According to the third point, to date, patients with MS or hepatitis C are reported to develop MG during the IFN β-1b treatment [18]. The role of incidence in such sparse reports cannot be ruled out because, to date, IFN has been administered to many patients with MS who did not present such an adverse condition. However, some authors tried to explain these conditions by adhering to the well-documented increase of autoantibodies in individuals treated with IFN β-1b [19, 20]. Indeed, they postulated that interferon treatment can slip the immunity towards T-helper II predominant pathways and thus raise the susceptibility to autoantibody-mediated disorders [18, 19]. If we consider such explanations, then the question of whether the cause of MG in our case is also related to interferon comes to mind, instead of an original pathogenic link between MG and NMO. However, if we assume that such an explanation is true, our case can be regarded as the first case of NMO who developed MG induced by the administration of interferon. The report of this condition, if repeated in the future, can provide further evidence for the preference of immunosuppressive versus immunomodulatory drugs in NMO patients [21]. Of most importance, we remind that NMO patients are reported to be at higher risks of other autoantibody-mediated disorders. About one third of them represent with either a variety of autoimmune-mediated disorders or seropositivity for different self-reactive antibodies [4, 8, 9]. Hence, neurologists should be cautious that immunomodulation might expose NMO cases to excessive risk of other autoimmunities. In this respect and regarding the fourth mentioned point, our case responded well to the immunosuppressive drugs that were prescribed to control MG before the establishment of the NMO diagnosis. But unfortunately, the discontinuance of treatment deprived her from potential benefits of immunosuppression in controlling the course of NMO that was not still confirmed at that stage. Moreover, due to the fact that the AQP4 antibody test is a brand new method that was not ordinarily available from 2004 to 2009 in our country, she could not receive benefit from this method at early stages. Aside from these therapeutic benefits, to indicate the uniqueness of our case, it seems to be important to report the AQP4 antibody titers before the onset of MG. However, our patient developed MG in 2007 when the test was not available.

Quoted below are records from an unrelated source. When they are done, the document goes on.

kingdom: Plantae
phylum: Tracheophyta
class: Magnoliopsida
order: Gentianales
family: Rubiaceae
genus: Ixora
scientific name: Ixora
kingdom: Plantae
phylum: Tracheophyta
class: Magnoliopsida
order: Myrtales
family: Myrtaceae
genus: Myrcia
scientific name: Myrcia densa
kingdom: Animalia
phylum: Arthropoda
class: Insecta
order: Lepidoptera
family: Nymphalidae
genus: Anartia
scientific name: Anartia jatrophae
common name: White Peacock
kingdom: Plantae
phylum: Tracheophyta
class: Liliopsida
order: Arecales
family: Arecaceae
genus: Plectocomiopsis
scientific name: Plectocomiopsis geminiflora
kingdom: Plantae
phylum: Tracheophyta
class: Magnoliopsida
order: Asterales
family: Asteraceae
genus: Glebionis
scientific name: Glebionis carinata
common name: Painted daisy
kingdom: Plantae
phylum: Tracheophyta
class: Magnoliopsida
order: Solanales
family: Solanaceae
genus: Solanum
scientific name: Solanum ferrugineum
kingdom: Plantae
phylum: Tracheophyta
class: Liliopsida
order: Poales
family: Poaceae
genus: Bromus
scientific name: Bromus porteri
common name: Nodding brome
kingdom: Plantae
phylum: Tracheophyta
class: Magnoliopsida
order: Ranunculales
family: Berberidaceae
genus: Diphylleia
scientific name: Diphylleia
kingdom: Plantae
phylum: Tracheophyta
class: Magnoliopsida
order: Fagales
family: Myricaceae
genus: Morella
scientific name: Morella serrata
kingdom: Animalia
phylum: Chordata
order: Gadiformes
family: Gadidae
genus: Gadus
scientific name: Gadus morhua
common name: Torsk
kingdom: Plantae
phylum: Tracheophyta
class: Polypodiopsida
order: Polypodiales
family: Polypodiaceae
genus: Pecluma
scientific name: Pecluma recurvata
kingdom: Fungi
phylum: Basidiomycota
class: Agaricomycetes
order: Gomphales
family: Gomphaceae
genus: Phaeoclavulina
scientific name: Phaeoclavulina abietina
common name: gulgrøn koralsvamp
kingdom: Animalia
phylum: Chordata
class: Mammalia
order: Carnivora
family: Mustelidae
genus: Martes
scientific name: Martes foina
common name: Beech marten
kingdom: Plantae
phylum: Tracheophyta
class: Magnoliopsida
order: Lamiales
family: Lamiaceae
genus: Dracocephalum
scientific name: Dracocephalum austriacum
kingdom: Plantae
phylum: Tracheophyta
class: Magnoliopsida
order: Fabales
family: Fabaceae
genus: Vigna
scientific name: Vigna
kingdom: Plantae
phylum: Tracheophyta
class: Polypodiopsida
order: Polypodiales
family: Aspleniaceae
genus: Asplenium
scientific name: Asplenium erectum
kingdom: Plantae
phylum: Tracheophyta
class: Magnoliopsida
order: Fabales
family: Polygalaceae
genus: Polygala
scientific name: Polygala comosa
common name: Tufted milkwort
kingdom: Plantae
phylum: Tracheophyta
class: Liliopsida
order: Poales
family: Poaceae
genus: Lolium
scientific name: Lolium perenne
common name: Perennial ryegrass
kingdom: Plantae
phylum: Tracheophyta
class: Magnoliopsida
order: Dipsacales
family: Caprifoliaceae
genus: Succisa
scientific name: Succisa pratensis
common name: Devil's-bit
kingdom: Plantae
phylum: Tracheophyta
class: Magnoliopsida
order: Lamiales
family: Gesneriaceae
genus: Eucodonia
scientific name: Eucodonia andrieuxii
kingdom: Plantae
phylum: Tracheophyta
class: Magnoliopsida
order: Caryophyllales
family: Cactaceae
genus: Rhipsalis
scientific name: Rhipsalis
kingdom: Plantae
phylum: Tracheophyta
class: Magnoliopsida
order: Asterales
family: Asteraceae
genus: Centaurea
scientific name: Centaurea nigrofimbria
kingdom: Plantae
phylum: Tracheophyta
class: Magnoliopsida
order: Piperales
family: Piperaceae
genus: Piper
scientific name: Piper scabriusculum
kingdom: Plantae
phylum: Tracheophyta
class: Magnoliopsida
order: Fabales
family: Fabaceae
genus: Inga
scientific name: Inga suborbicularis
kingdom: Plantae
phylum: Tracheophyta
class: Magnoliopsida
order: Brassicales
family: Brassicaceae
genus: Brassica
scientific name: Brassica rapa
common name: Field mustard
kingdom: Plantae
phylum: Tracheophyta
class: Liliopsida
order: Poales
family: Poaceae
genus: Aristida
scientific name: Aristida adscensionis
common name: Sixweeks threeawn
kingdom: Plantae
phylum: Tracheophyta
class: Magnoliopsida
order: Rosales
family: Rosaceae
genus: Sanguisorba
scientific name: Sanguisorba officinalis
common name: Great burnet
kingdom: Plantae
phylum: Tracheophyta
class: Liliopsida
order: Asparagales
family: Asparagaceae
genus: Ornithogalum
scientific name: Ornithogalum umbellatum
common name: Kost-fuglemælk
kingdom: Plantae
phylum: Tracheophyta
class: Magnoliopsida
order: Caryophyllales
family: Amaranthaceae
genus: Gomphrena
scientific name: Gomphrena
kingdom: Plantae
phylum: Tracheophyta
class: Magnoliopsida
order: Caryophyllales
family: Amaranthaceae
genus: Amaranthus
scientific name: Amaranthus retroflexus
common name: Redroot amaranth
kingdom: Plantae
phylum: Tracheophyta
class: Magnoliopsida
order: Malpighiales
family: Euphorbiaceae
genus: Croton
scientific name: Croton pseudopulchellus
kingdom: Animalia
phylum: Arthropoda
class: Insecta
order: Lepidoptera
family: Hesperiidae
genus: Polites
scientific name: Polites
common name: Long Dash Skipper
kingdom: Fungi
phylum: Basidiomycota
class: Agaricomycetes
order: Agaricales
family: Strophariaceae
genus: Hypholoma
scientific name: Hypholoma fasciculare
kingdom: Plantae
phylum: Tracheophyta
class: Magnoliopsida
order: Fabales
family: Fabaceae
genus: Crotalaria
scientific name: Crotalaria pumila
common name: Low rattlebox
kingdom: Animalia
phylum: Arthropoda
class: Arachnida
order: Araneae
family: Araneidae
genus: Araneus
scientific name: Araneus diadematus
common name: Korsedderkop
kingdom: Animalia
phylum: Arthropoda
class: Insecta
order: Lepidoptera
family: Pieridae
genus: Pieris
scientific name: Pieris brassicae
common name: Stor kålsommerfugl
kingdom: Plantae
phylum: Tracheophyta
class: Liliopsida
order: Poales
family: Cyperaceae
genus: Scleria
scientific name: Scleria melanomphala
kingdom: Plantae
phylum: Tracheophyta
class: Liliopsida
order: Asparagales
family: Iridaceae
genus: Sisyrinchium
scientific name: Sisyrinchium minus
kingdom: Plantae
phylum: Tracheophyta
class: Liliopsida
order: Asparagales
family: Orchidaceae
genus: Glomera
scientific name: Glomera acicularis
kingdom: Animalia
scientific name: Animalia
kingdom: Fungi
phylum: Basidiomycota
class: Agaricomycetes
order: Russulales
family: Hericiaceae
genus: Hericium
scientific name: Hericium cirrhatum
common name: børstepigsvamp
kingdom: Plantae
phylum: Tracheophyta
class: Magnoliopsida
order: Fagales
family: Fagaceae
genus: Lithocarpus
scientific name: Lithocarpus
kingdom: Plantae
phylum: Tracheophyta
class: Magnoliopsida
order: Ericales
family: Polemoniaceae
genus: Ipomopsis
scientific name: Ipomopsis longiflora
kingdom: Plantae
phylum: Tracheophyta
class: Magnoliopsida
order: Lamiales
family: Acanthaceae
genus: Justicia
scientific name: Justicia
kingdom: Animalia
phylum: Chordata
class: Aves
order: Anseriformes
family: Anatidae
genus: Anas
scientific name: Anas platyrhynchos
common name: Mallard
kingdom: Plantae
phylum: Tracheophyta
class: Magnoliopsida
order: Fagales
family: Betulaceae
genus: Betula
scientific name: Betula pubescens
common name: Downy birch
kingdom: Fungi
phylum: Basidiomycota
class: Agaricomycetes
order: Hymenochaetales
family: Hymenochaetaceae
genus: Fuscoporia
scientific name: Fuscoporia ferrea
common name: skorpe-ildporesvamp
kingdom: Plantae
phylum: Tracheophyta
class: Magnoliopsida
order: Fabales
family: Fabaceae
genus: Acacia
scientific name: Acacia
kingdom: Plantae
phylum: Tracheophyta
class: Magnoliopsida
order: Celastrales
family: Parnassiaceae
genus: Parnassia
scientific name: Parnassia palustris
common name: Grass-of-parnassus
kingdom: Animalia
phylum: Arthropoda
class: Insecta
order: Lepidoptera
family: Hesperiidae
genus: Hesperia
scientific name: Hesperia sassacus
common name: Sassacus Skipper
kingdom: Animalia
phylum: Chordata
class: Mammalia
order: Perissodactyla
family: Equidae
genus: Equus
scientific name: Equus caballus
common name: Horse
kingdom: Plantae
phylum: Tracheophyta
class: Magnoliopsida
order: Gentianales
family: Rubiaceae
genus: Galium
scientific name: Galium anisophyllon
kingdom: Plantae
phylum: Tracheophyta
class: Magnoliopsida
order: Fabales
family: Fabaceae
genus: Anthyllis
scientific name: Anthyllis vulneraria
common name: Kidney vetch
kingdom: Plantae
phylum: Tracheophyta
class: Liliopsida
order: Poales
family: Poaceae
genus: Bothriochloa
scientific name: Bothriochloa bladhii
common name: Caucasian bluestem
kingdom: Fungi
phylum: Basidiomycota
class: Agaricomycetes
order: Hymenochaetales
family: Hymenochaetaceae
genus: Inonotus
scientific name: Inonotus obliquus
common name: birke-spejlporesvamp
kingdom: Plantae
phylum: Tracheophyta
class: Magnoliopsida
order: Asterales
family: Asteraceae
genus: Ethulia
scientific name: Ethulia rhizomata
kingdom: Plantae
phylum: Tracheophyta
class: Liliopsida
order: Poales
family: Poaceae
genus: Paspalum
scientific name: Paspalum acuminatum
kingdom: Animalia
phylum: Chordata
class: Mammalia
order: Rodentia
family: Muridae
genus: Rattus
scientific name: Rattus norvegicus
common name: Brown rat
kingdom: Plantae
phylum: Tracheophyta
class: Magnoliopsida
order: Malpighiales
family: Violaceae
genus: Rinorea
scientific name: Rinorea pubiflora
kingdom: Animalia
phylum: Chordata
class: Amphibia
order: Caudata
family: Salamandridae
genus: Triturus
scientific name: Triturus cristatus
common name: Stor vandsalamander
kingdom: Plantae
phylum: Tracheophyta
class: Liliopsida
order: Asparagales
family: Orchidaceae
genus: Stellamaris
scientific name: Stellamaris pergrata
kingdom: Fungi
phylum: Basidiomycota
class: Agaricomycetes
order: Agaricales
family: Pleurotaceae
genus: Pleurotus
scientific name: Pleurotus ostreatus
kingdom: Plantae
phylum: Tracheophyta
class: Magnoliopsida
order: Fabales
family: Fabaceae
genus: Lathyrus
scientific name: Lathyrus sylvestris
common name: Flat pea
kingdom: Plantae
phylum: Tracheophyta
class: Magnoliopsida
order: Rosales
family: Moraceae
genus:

According to the fifth point, in sum, all of the studies on concomitancy of NMO and MG including our case reported the occurrence of LESCL after MG. This might be suggestive of a pathogenic nature of MG that is not related to all clinical features of NMO (including ON, etc.), but related to the presentation of LESCL alone. Concerning the sixth point, we remind the fact that AQP4 antigen is present throughout the CNS. Besides, 10% of NMO patients have MS-typical brain plaques as an atypical finding. This proportion shows a four- to five-fold increase when reported in a Japanese population [5, 22]. This point further highlights the value of an early AQP4 antibody test in comparison to imaging techniques. In conclusion, we underline the importance of distinguishing NMO from MS at very initial stages that is possible by the AQP4 antibody test. Such an early differentiation can play a pivotal role in the management of the clinical course of the disease. For this test, specially, cases who firstly present with ON and paraparesia (similar to our case) are addressed as the first-line candidates.

Disclosure Statement

The authors have no proprietary interest in the materials presented herein.